▶ **Supplied entries**:
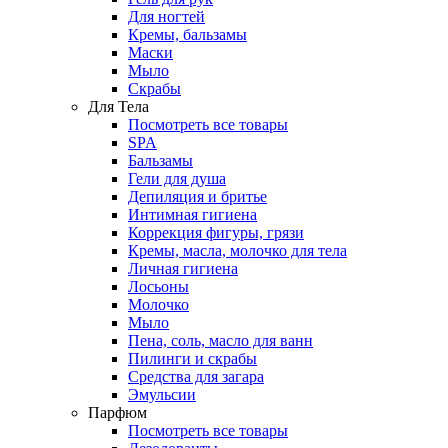
Для ногтей
Кремы, бальзамы
Маски
Мыло
Скрабы
Для Тела
Посмотреть все товары
SPA
Бальзамы
Гели для душа
Депиляция и бритье
Интимная гигиена
Коррекция фигуры, грязи
Кремы, масла, молочко для тела
Личная гигиена
Лосьоны
Молочко
Мыло
Пена, соль, масло для ванн
Пилинги и скрабы
Средства для загара
Эмульсии
Парфюм
Посмотреть все товары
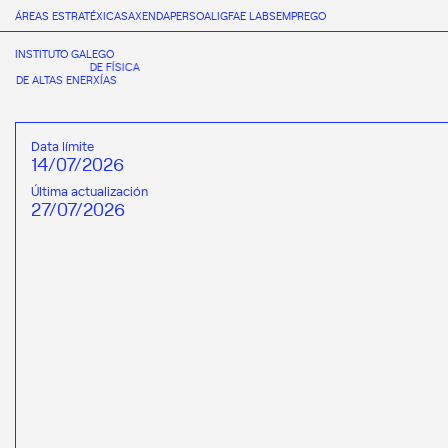
ÁREAS ESTRATÉXICAS
AXENDA
PERSOAL
IGFAE LABS
EMPREGO
INSTITUTO GALEGO
DE FÍSICA
DE ALTAS ENERXÍAS
Data límite
14/07/2026
Última actualización
27/07/2026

▶ **Instructions for the task**: Check each line in the listing above for the string "Кремы", then report how many lines contain it, with no other text.

▶ **Response to the exercise**: 2